As the eviction moratorium ends in California, youths from East Palo Alto get involved to help neighbors ensure protection | news


Filiberto Zaragoza, a 19-year-old student at Foothill College, has had his hands full the past few months trying to accommodate his congregation.

As a core member of Youth United for Community Action (YUCA) in East Palo Alto, he has knocked on doors, met with tenants, and helped run clinics to support households who have been evicted before October. Zaragoza said clinics were being held outside St. Francis Church in East Palo Alto and near Woodland Park Apartments.

And those efforts paid off: by September 30, the group had helped about 150 households apply for rent benefits and contacted about 2,800 households, he said.

California’s statewide eviction ban ended October 1. In California, tenant households are protected from eviction if, according to CalMatters, they paid 25% of their rent between September 1, 2020 and September 30, 2021.

They also cannot be evicted for rent owed between March 1 and August 31, 2020 as long as they respond to their notice of eviction with a signed statement stating that they have faced financial hardship related to COVID-19 .

However, the full rent accrued between March 2020 and September 2021 is still due.

Surgo Ventures, a nonprofit “action tank” for global and public health, analyzed the latest data from the US Census Bureau and made estimates to evaluate the rent arrears of households in each county. According to their report, about 12% of households in the San Mateo district, or nearly 13,000 households in the district, owed a total of $ 98.3 million in rent, or an average of $ 7,633 per household in arrears.

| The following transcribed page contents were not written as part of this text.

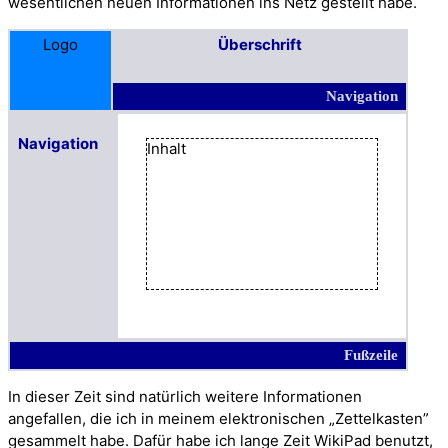
wesentlichen neuen Informationen ins Netz gestellt habe.
Logo
Überschrift
Navigation
Navigation
Inhalt
Fußzeile
In dieser Zeit sind natürlich weitere Informationen
angefallen, die ich in meinem elektronischen „Zettelkasten”
gesammelt habe. Dafür habe ich lange Zeit WikiPad benutzt,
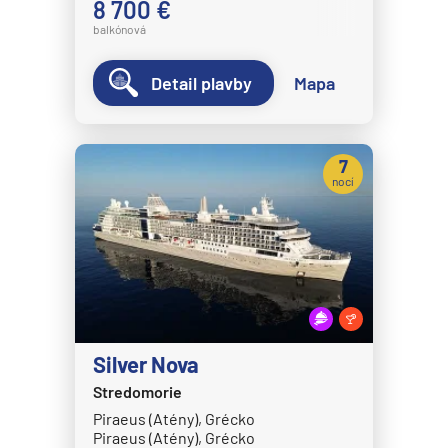
8 700 €
balkónová
Detail plavby
Mapa
7
nocí
Silver Nova
Stredomorie
Piraeus (Atény), Grécko
Piraeus (Atény), Grécko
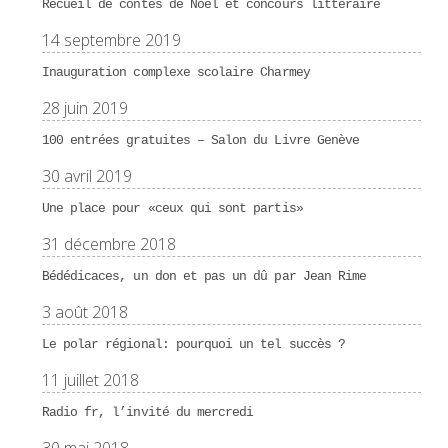
Recueil de contes de Noël et concours littéraire
14 septembre 2019
Inauguration complexe scolaire Charmey
28 juin 2019
100 entrées gratuites – Salon du Livre Genève
30 avril 2019
Une place pour «ceux qui sont partis»
31 décembre 2018
Bédédicaces, un don et pas un dû par Jean Rime
3 août 2018
Le polar régional: pourquoi un tel succès ?
11 juillet 2018
Radio fr, l’invité du mercredi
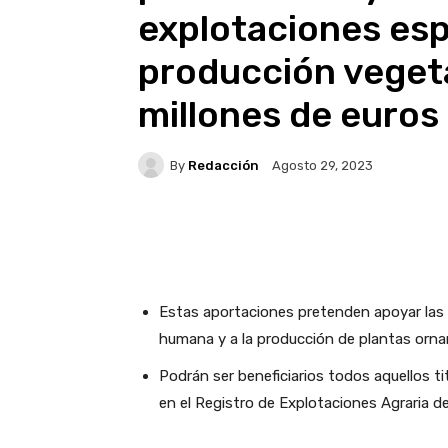
explotaciones esp
producción veget
millones de euros
By
Redacción
Agosto 29, 2023
Facebook
X
WhatsA
Estas aportaciones pretenden apoyar las i
humana y a la producción de plantas orna
Podrán ser beneficiarios todos aquellos ti
en el Registro de Explotaciones Agraria de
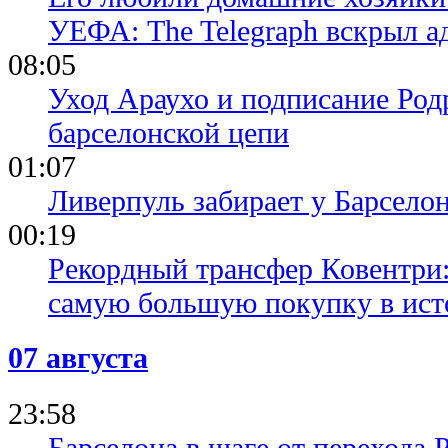
УЕФА: The Telegraph вскрыл 
08:05
Уход Араухо и подписание Родр
барселонской цепи
01:07
Ливерпуль забирает у Барсело
00:19
Рекордный трансфер Ковентри
самую большую покупку в ист
07 августа
23:58
Барселона в шаге от перехода 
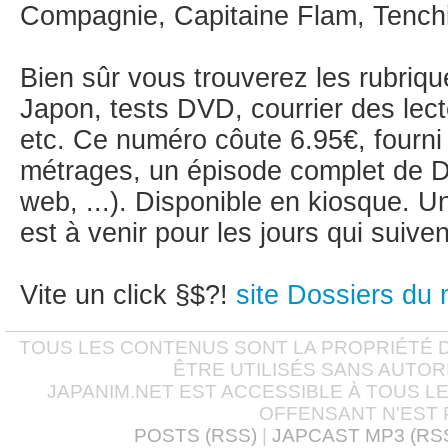
Compagnie, Capitaine Flam, Tenchi
Bien sûr vous trouverez les rubriqu
Japon, tests DVD, courrier des lect
etc. Ce numéro côute 6.95€, fourn
métrages, un épisode complet de D
web, ...). Disponible en kiosque. 
est à venir pour les jours qui suiven
Vite un click §$?!
site Dossiers du
TOUS LES CONTENUS SONT LA PROPRIÉTÉ D
ÊTRE UTILISÉS SANS AUTOR
JAPANIM.NET EST ACCESSIBLE À TOUS L
OFFENSANT N'EST 
POSTS (RSS)
|
JAPCAST MP3 (RS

In Santa Clara County, the study estimated that about 13% or 36,000 households across the county were behind on rent, owing a total of $ 256.2 million, or about $ 7,227 per household.

People are entitled to rent relief if they are financially affected by the pandemic and earn less than 80% of the median income in the region, according to CalMatters. In San Mateo County, that threshold is $ 102,450 for a one-person household or $ 146,350 for a four-person household. In Santa Clara County it is $ 82,450 for a one-person household or $ 117,750 for a four-person household.

“As soon as we heard about all the things we can do as teenagers – outreach, clinics, help with organizing everything, we were immediately on board,” said Zaragoza. “We saw how serious the eviction really is and we wanted to seize this moment and really help our community.”

Young people have a say at YUCA, Zaragoza said, describing the process by which young people join the organization and then, as they rise through the ranks, are entitled to both more responsibility and more money in their community service.

In his conversations with residents, he said, many people did not know that there was help out there for them or that they could fill out an application so that they would not be evicted from their homes.

“It was very important to make this known to so many families, especially people who don’t speak English,” he said.

One challenge that many households faced using the application was asking for details of how much each household could pay each month and how much each household was under – numbers that were not easy to pin down for some families.

When that publication spoke to Zaragoza on September 30th, he found that people can still apply for rent relief after that day, but are not necessarily eligible for eviction protection.

“It’s great that the people of East Palo Alto can take advantage of this moment and this application,” he said. “Things have been really tough because of COVID. Lots of people struggled. The last thing we want is for another family to move out of East Palo Alto or be kicked out of East Palo Alto. We believe that living is a human being. “Right and always will be.”